__GOAL OF THE EXERCISE__
Please output the listing below character for character and omit the images.

__SOURCE MATERIAL__
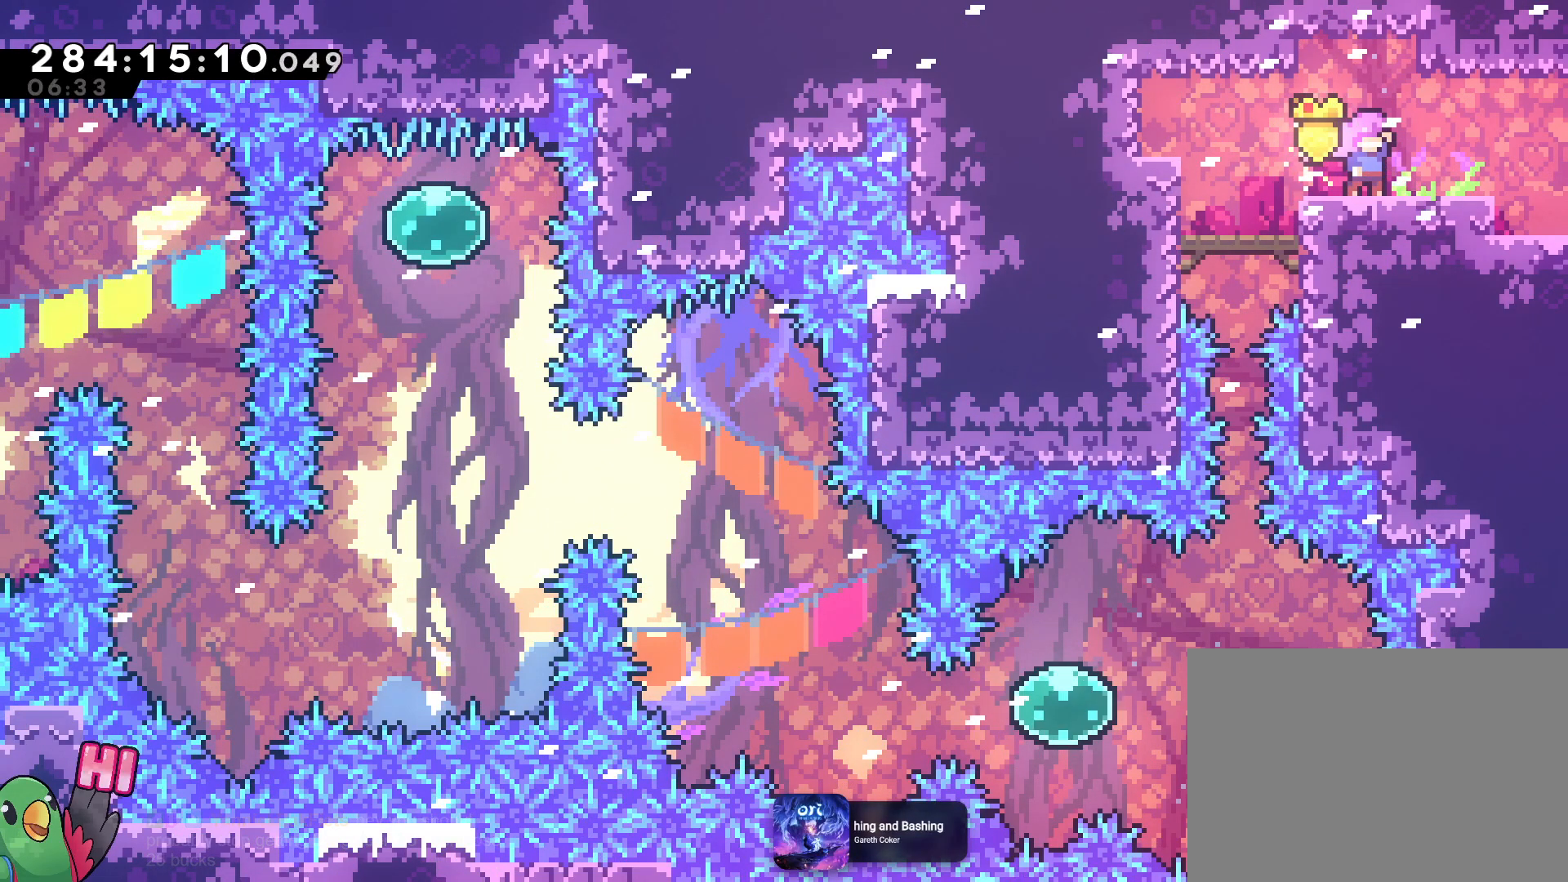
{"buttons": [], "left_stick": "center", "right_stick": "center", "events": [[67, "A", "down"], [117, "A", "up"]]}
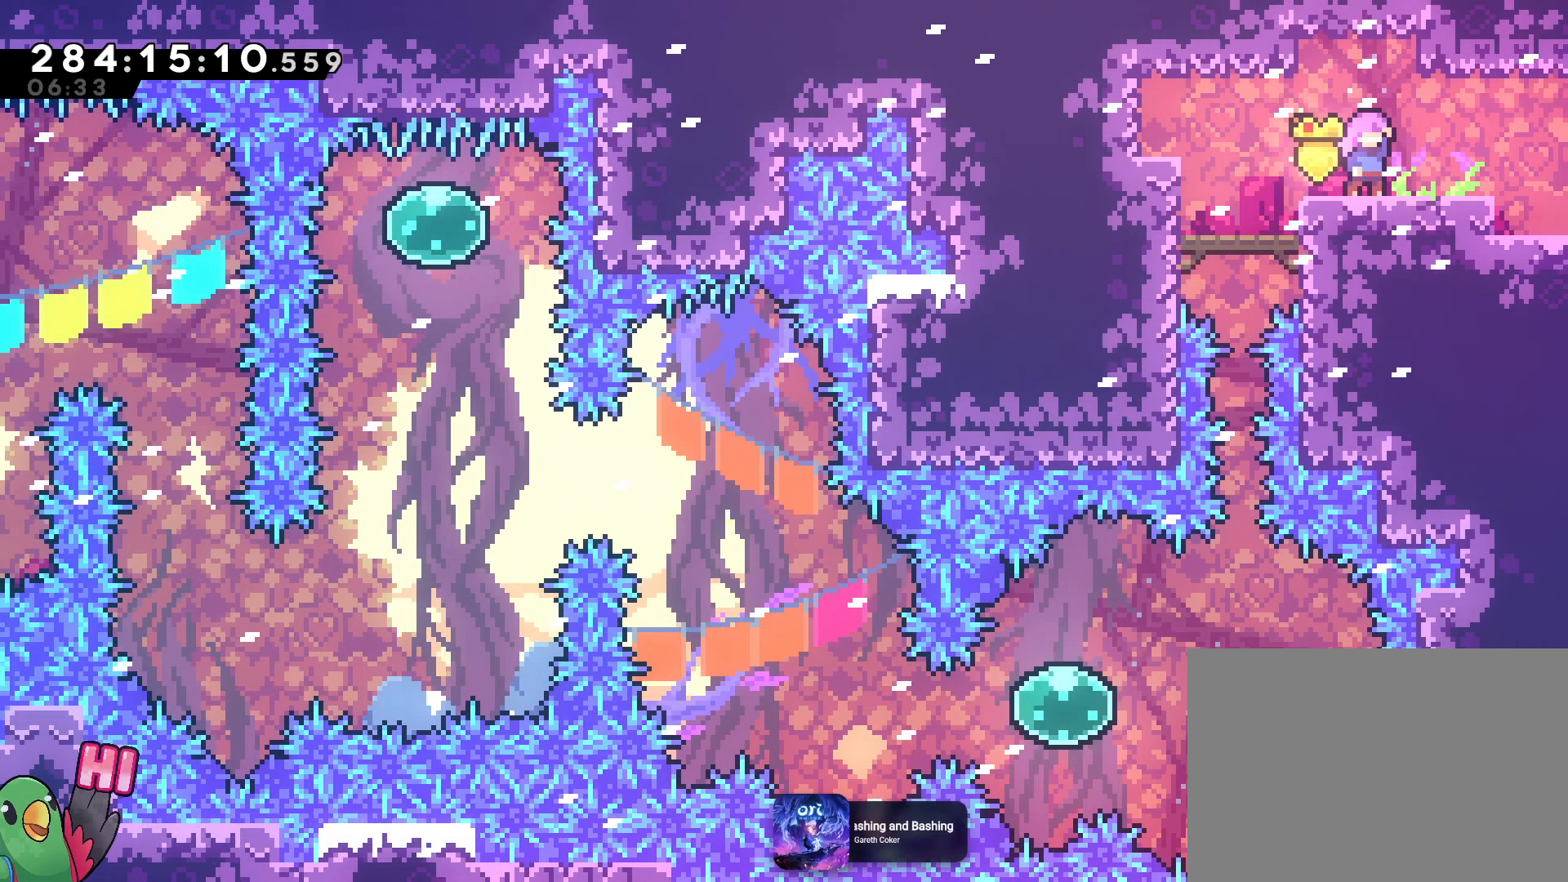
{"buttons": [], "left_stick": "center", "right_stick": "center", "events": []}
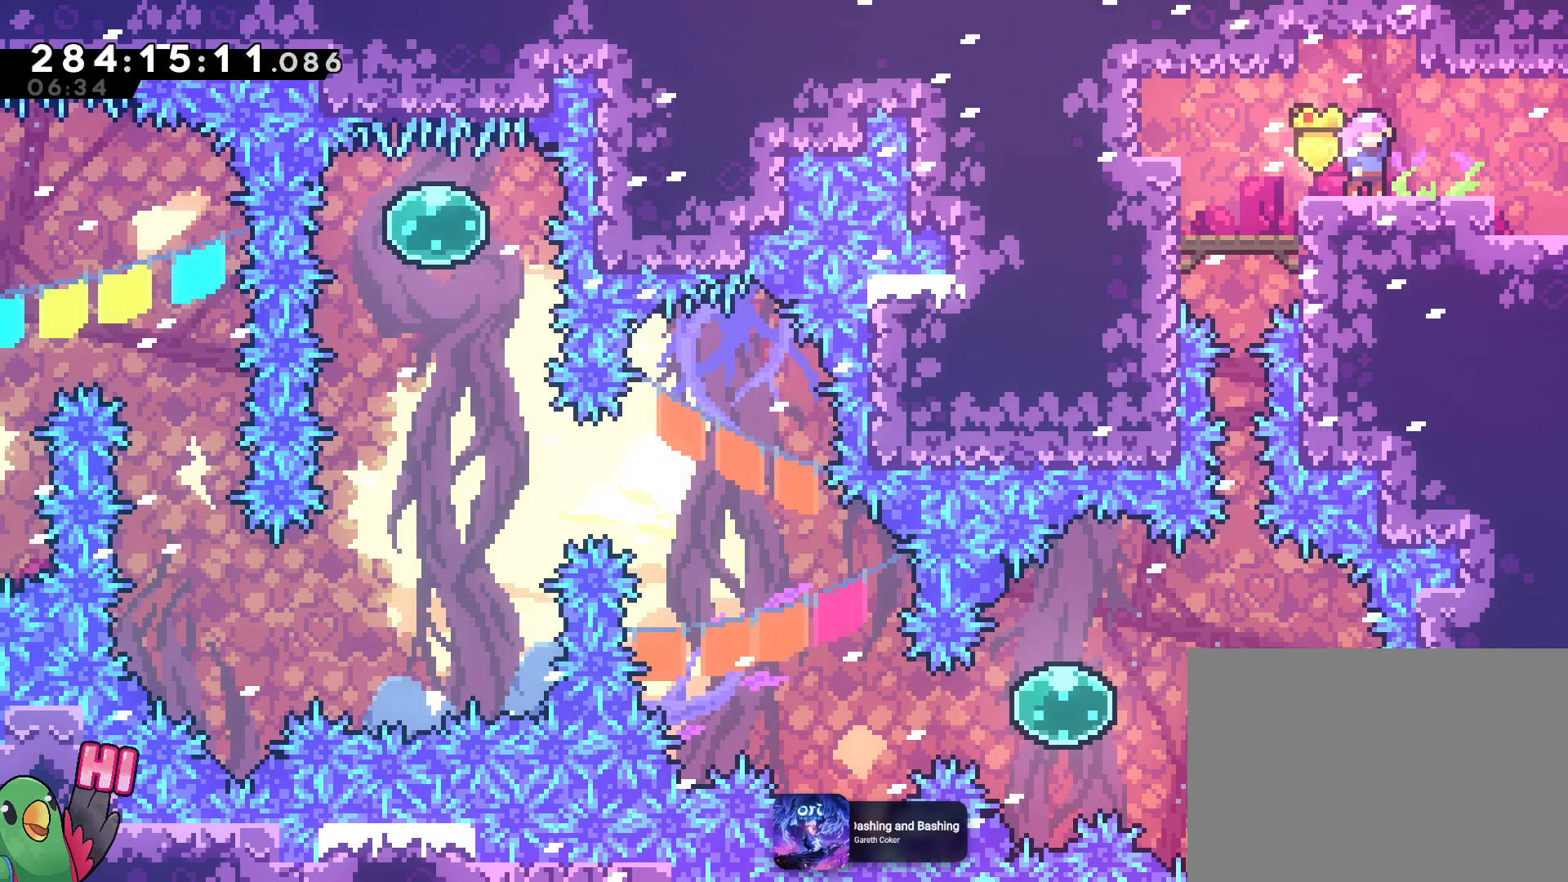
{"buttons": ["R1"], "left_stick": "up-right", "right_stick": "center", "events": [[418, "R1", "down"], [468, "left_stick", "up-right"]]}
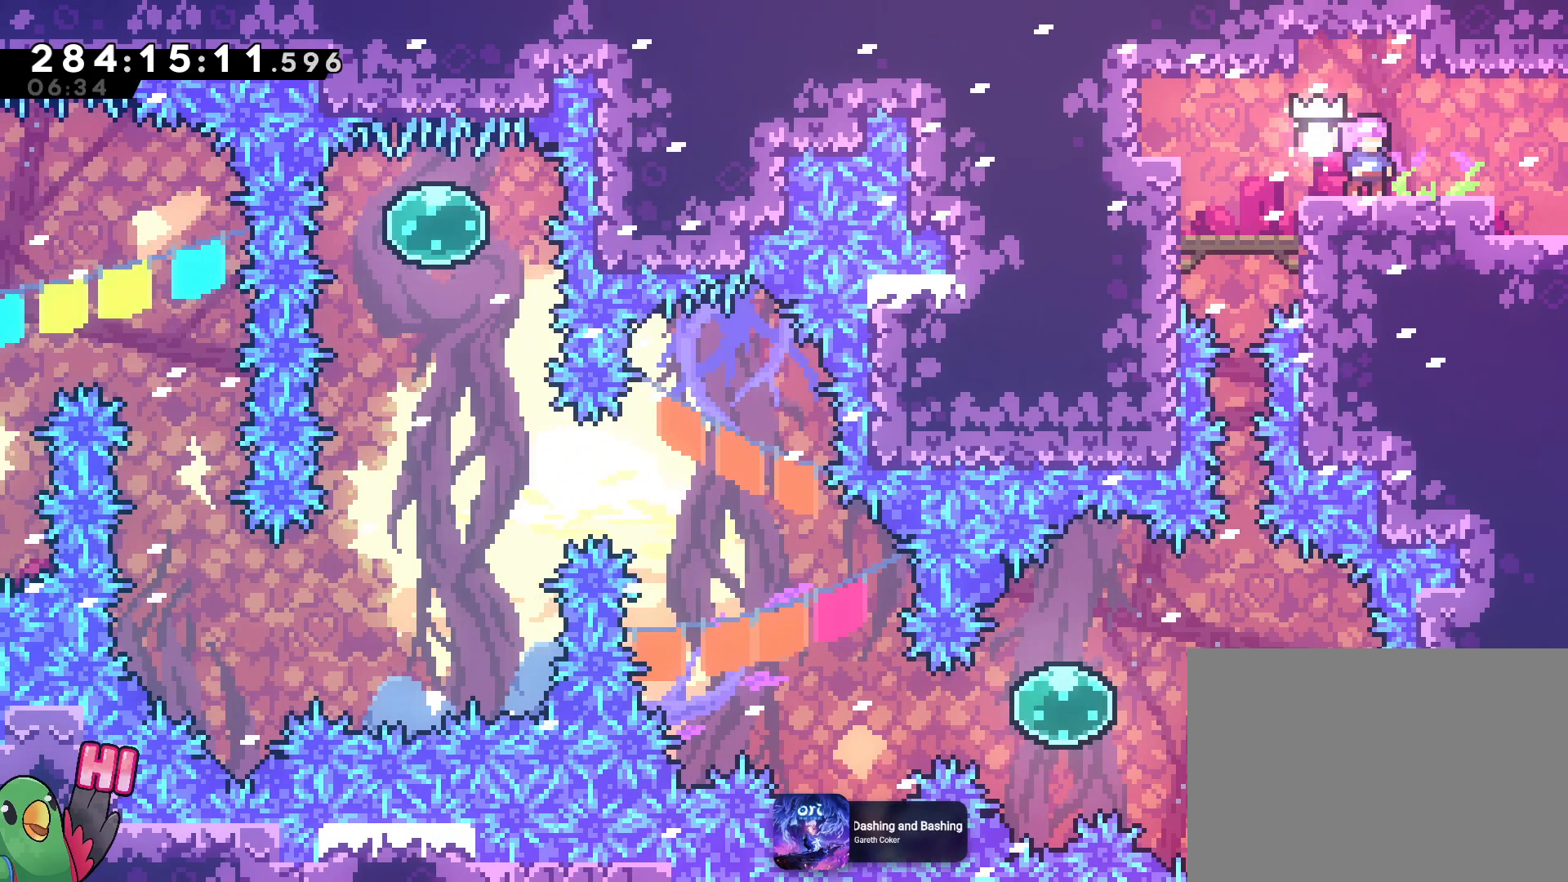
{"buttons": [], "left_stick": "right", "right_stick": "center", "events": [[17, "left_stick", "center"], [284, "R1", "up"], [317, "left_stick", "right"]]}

__RESULT OF THE TASK__
{"buttons": [], "left_stick": "center", "right_stick": "center", "events": [[67, "A", "down"], [117, "A", "up"]]}
{"buttons": [], "left_stick": "center", "right_stick": "center", "events": []}
{"buttons": ["R1"], "left_stick": "up-right", "right_stick": "center", "events": [[418, "R1", "down"], [468, "left_stick", "up-right"]]}
{"buttons": [], "left_stick": "right", "right_stick": "center", "events": [[17, "left_stick", "center"], [284, "R1", "up"], [317, "left_stick", "right"]]}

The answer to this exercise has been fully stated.